> Exercise description
Word for word, output every line of the material below, minus pictures.

> Source material
################
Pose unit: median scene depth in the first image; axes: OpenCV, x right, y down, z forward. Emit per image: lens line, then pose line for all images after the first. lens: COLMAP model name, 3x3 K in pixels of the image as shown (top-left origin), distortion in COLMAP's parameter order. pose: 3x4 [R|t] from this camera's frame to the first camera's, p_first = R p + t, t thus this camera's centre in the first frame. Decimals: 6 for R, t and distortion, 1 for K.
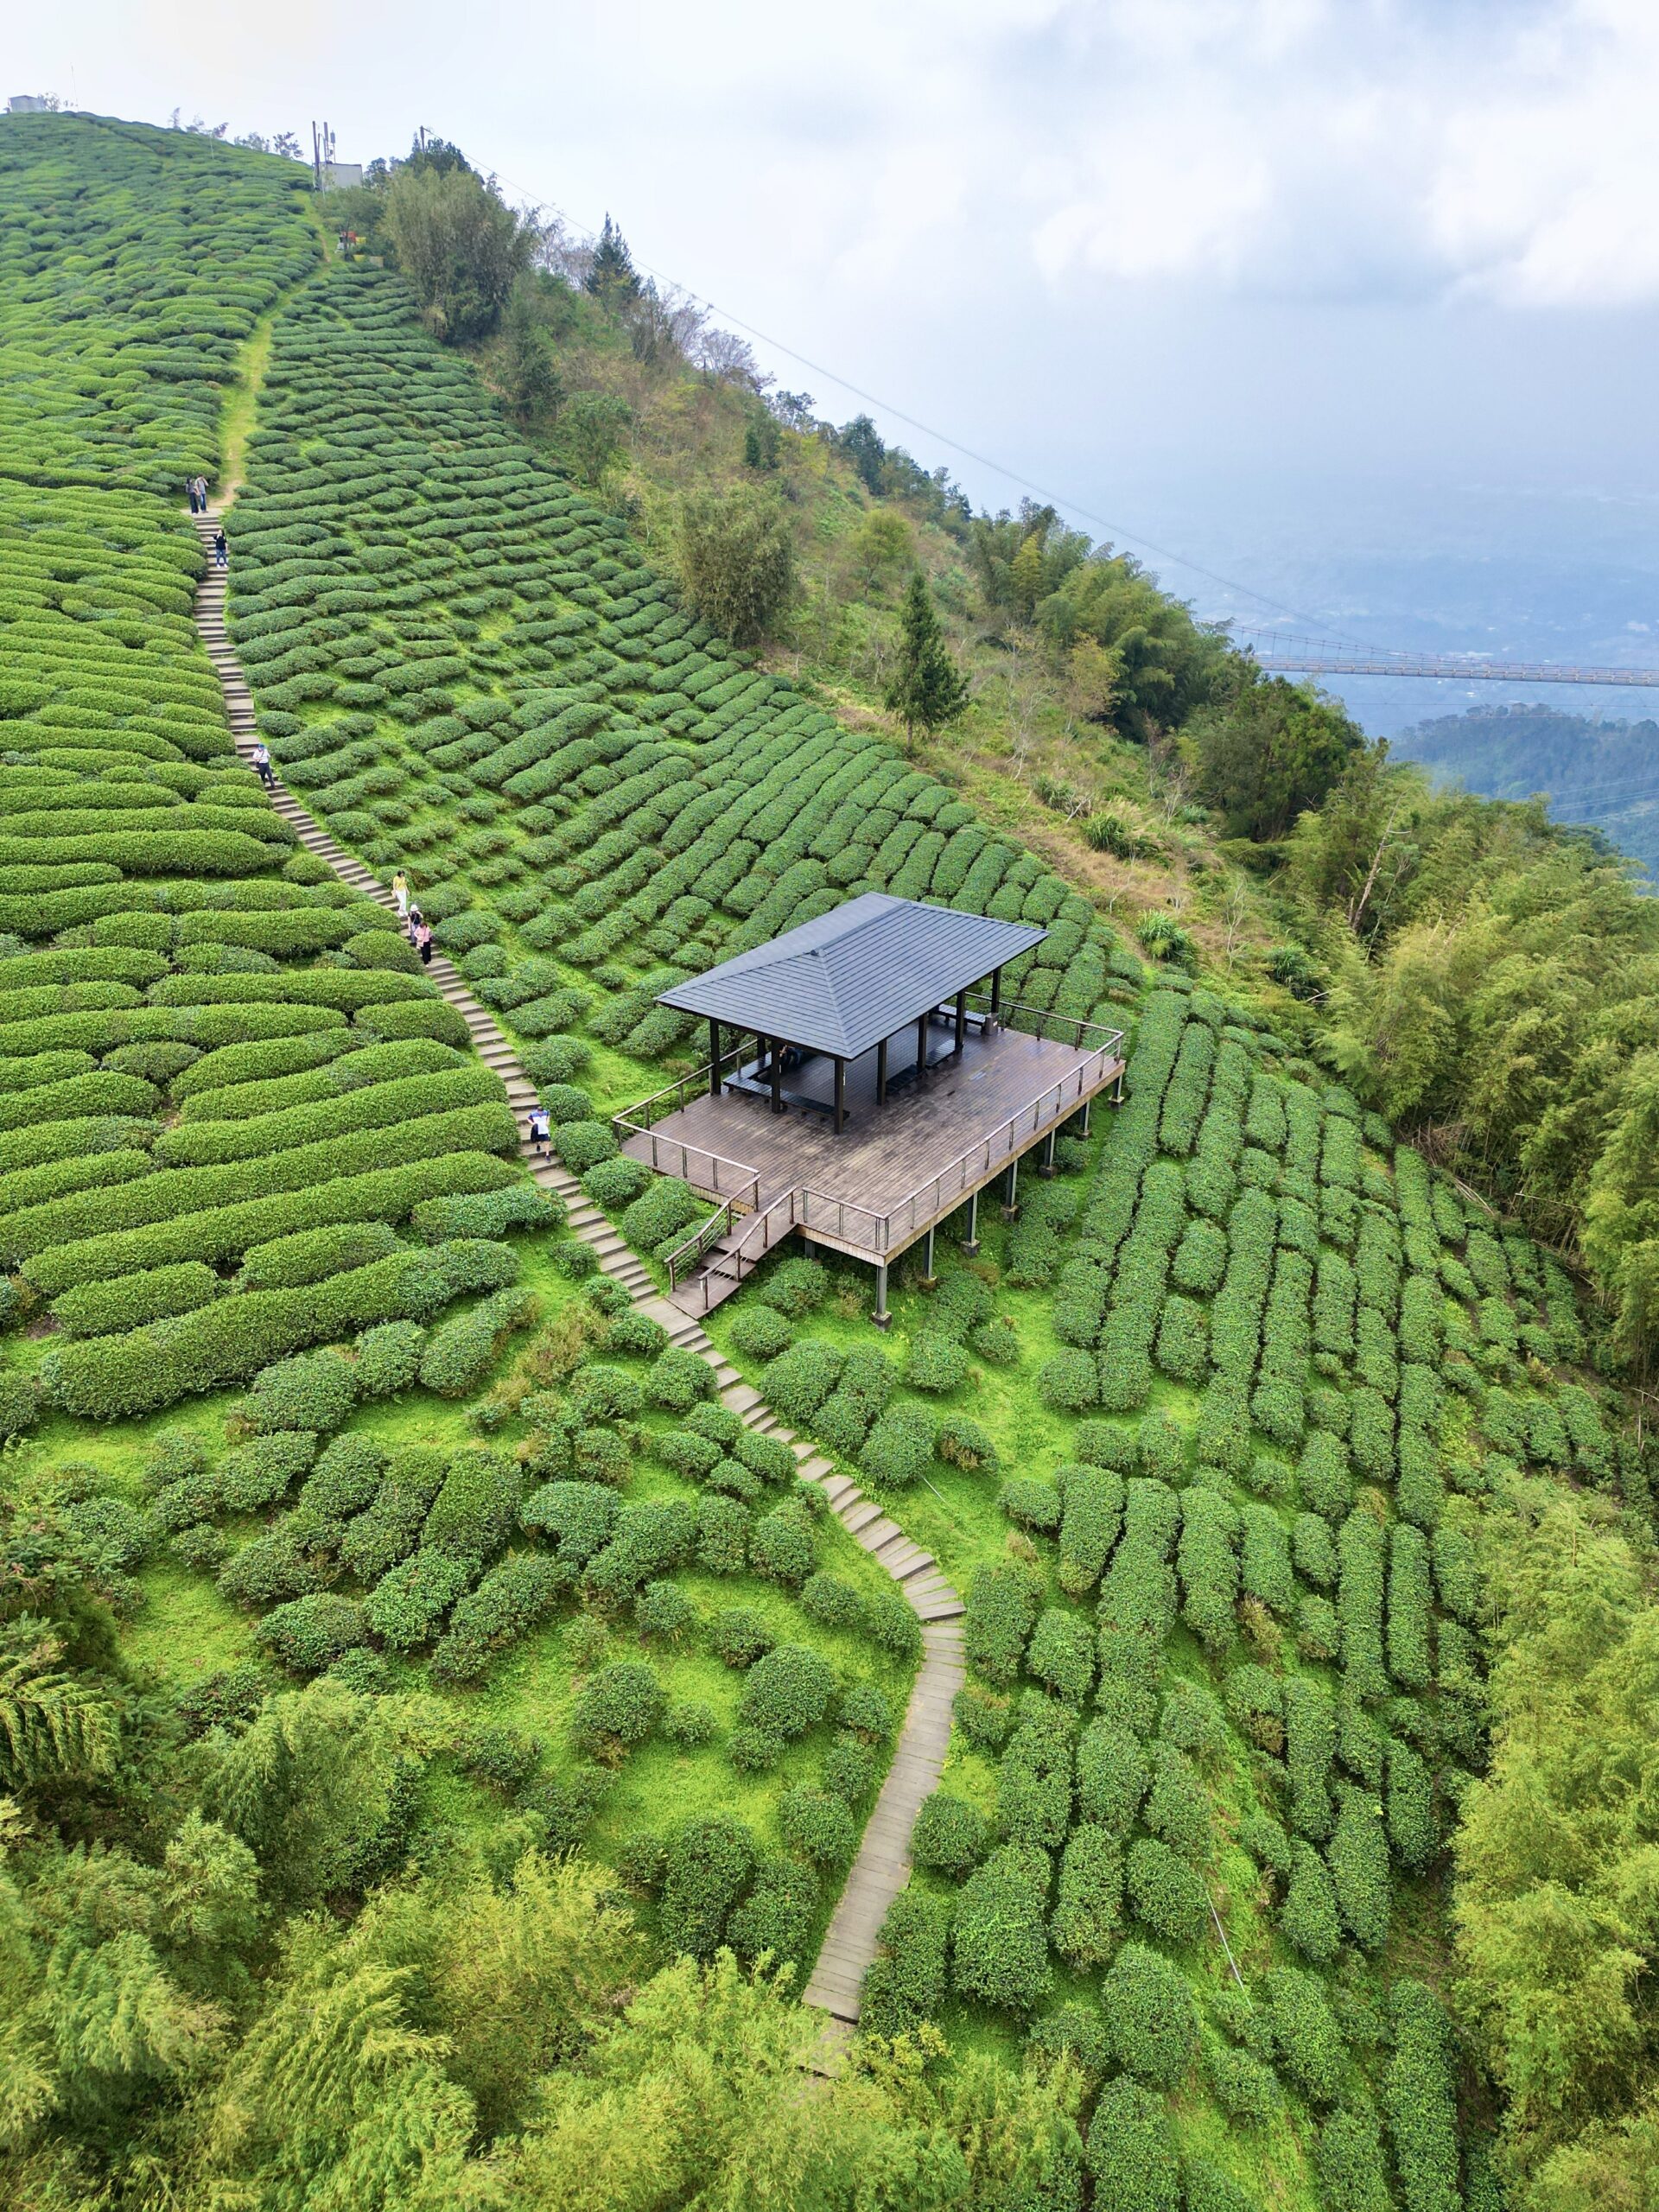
lens RADIAL K [[1539.2, 0, 829.5], [0, 1539.2, 1106.0], [0, 0, 1]] dist [0.045666, -0.004209]
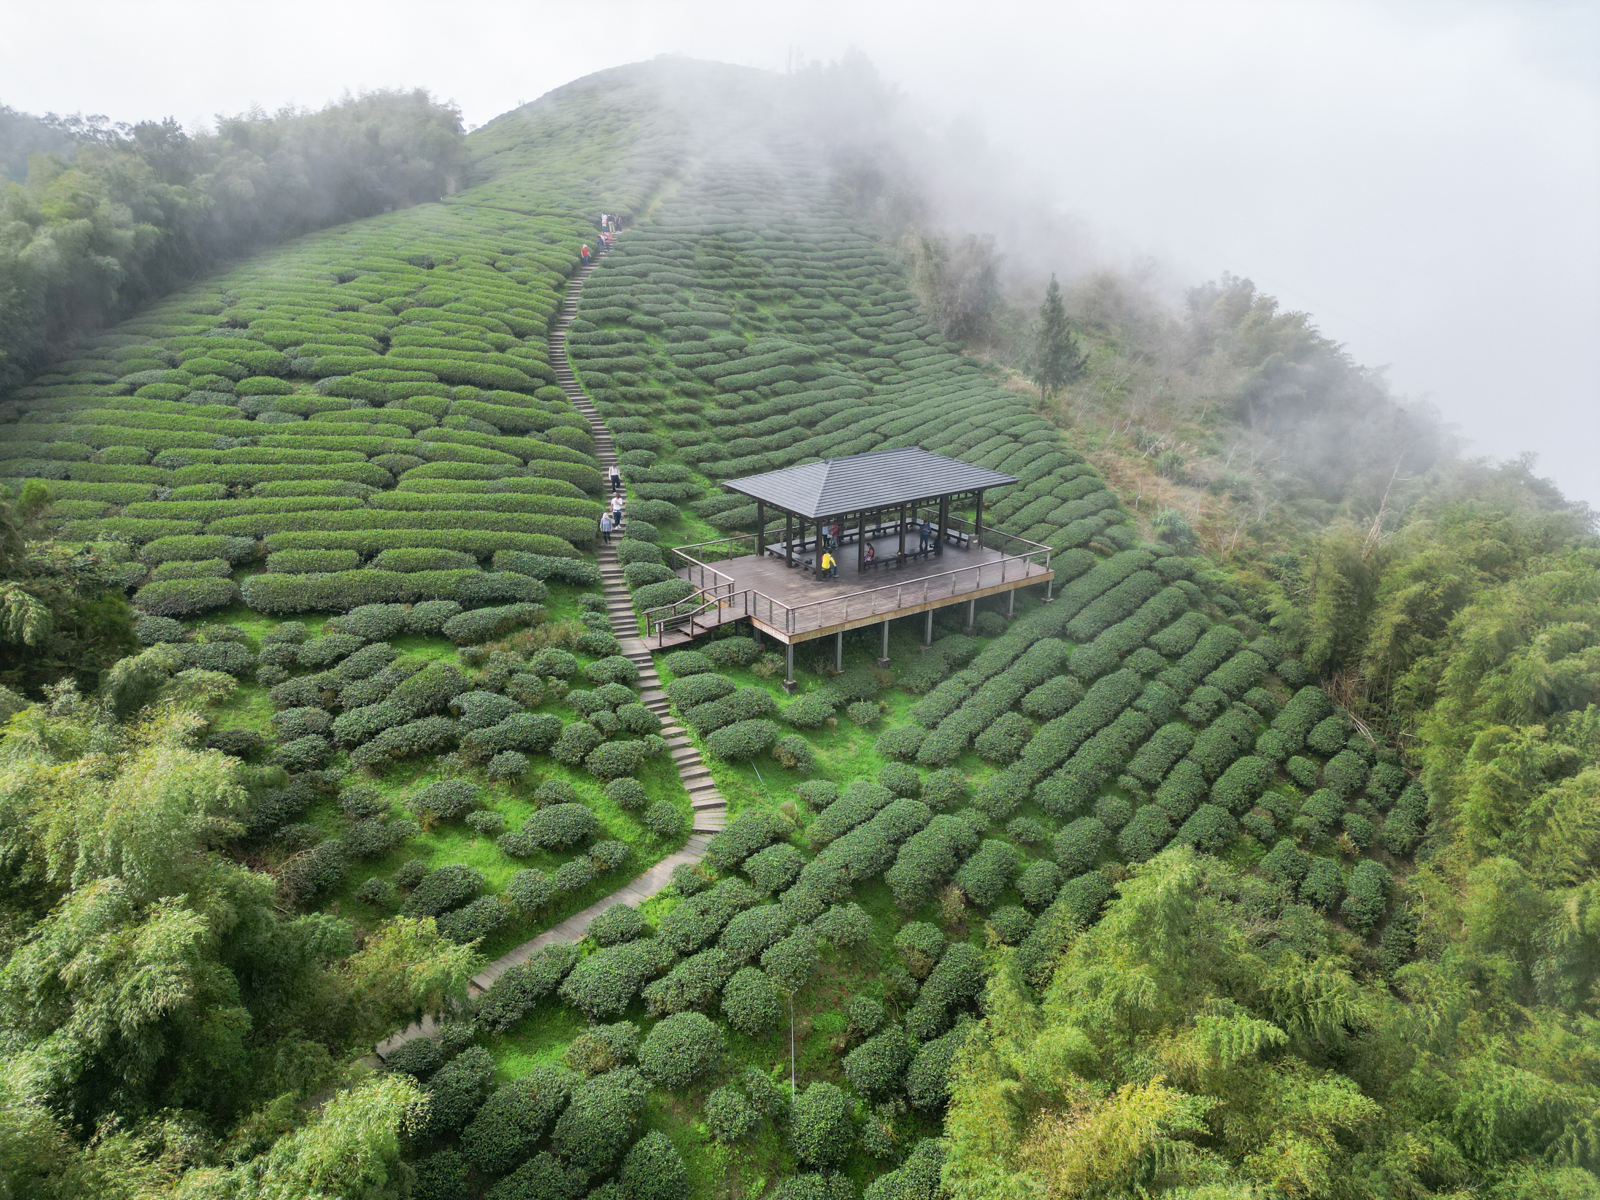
lens RADIAL K [[1113.3, 0, 800.0], [0, 1113.3, 600.0], [0, 0, 1]] dist [0.045666, -0.004209]
pose [[0.940411, 0.117603, -0.319057, 0.328902], [-0.159249, 0.981351, -0.107660, 0.152833], [0.300446, 0.152054, 0.941601, 0.002541]]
################
> Output of the task
Pose unit: median scene depth in the first image; axes: OpenCV, x right, y down, z forward. Emit per image: lens line, then pose line for all images after the first. lens: COLMAP model name, 3x3 K in pixels of the image as shown (top-left origin), distortion in COLMAP's parameter order. pose: 3x4 [R|t] from this camera's frame to the first camera's, p_first = R p + t, t thus this camera's centre in the first frame. Decimals: 6 for R, t and distortion, 1 for K.
lens RADIAL K [[1539.2, 0, 829.5], [0, 1539.2, 1106.0], [0, 0, 1]] dist [0.045666, -0.004209]
lens RADIAL K [[1113.3, 0, 800.0], [0, 1113.3, 600.0], [0, 0, 1]] dist [0.045666, -0.004209]
pose [[0.940411, 0.117603, -0.319057, 0.328902], [-0.159249, 0.981351, -0.107660, 0.152833], [0.300446, 0.152054, 0.941601, 0.002541]]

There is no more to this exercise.